L'enchaînement des opérations manuelles n'est pas trivial sur des calculatrices plus anciennes comme la TI-57, ou la TI-66. Sur ces machines, pourtant vendues comme supportant la notation algébrique (AOS), je préfère utiliser des STO temporaires. Sans imprimante, et en cas d'erreur, il pourrait être assez difficile de se relire. Bien entendu, sur une Casio du style FX-850P, c'est super simple. Avec la HP-48SX, comme avec la HP-28S, il y a plusieurs méthodes possibles, avec plus ou moins de RPN. Cependant, je pense que de nombreux utilisateurs privilégieront l'édition de la formule en mode algébrique. Le résulat numérique de l'expression ci-dessus est proche de 2. Si on ajoute à cette ergonomie "génétique" de la HP-48, des nouveautés, comme l'Equation Writer, ou encore le Matrix Writer, elle devient réellement performante pour le calcul.

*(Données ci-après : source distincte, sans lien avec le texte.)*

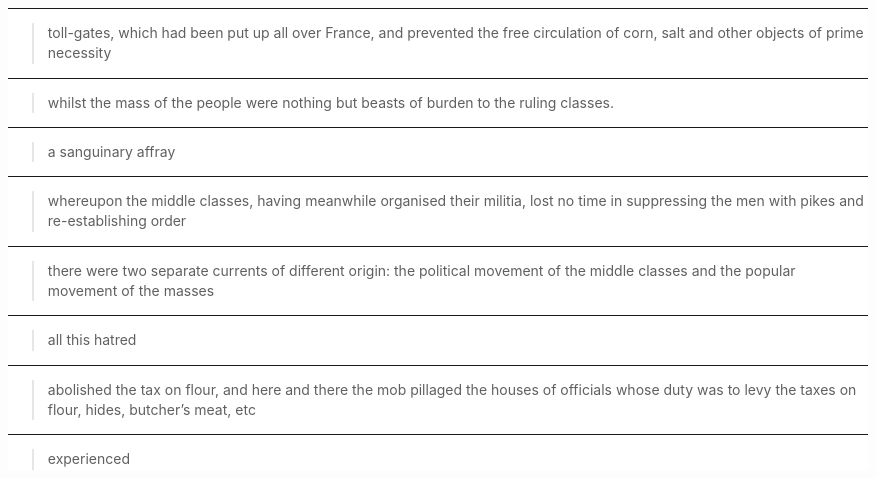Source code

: ***

> toll-gates, which had been put up all over France, and prevented the free circulation of corn, salt and other objects of prime necessity

***

> whilst the mass of the people were nothing but beasts of burden to the ruling classes.

***

> a sanguinary affray

***

> whereupon the middle classes, having meanwhile organised their militia, lost no time in suppressing the men with pikes and re-establishing order

***

> there were two separate currents of different origin: the political movement of the middle classes and the popular movement of the masses

***

> all this hatred

***

> abolished the tax on flour, and here and there the mob pillaged the houses of officials whose duty was to levy the taxes on flour, hides, butcher’s meat, etc

***

> experienced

Un calcul dans la pile de la HP-48SX.

Du coté de la programmation, on peut dire, sans exagérer outre mesure, que le langage RPL, issu de la HP-28S, était innovant pour l'époque. Ceci malgré les inconvénients de lisibilité qu'on lui connait. Les variables locales sont supportées, ainsi que la récurssivité. Avec ce dernier style de programmation, que certains n'hésitent pas à qualifier "d'élégant", il faut néanmoins faire attention aux performances, parfois catastrophiques, et à la consommation mémoire, pharaonique. Le RPL restera la règle sur le haut de gamme scientifique HP jusqu'à la HP-50G en 2006. La HP Prime propose maintenant un "HP Basic" probablement plus simple d'accès.

Au début des années 90, on assiste au décollage exponentiel du réseau internet. Et ça, ça va donner une nouvelle dimension à la HP-48. Avant l'internet, les échanges d'informations étaient limités en France par les 1200 bits/s du Minitel, sur des services comme le 3614 RTEL, par exemple. Et même le débit un peu supérieur des serveurs BBS (raccordés au RTC sans Transpac), parfois multivoie, ne changeait pas vraiment la donne. En réalité, l'audience de ces "sites" restait faible. Et plutôt que de se ruiner en factures télécoms, c'est la copie de disquettes 720 Ko qui était la règle entre geeks. Économiquement, on pourrait presque dire que ça fonctionnait comme les accords de peering internet : gratuit si l'échange était réciproque, ou bien payant dans le cas d'une trop grande dissymétrie. Pour en revenir à la HP-48, des groupes usenet populaires comme comp.sys.hp48 on joué un grand rôle dans son développement logiciel (RPL, RPL système, ou assembleur).

Pour mon test habituel de primalité, l'algorithme reste identique, mais j'ai repris le code RPL optimisé proposé par st33x. Il n'y a donc pas de STO dans la boucle (c'était une mauvaise idée), et il fait tout sur la pile :

<< DUP \/ IP            
IF OVER 2 / FP 0 == THEN
 DROP2 2                
ELSE
 3
 WHILE DUP2 > REPEAT
   IF 3 PICK OVER / FP 0 == THEN
     SWAP DROP 0 SWAP
   ELSE
     2 +
   END
 END
 IF OVER 0 == THEN
  3 ROLLD DROP2
 ELSE
  3 DROPN 1
 END
END
440 0.05 BEEP
>>

Caractères spéciaux :
- les symboles '<<'et '>>' sont les délimiteurs de programme
- '\/' correspond à la racine carrée

Le test sur 524 287 s'exécute sur HP-48SX en 16 secondes environ. Soit un score proche de celui de la HP-28S, sans overclocking, et avec un programme identique (18 secondes). On pourrait croire, d'après mes tests, que j'attache beaucoup d'importance à la performance pure des machines ? En fait il n'en est rien ! Je souhaitais seulement pouvoir identifier des ordres de grandeur, et éventuellement des "ruptures" entre les différentes générations de CPU pour calculatrices. D'autres benchmarks, comme celui de Xerxes sont bien plus complets, mais jamais exempts de défauts. Et surtout, il ne sont pas significatifs pour déterminer cette notion abstraite que l'on appelle la "puissance" d'une calculatrice.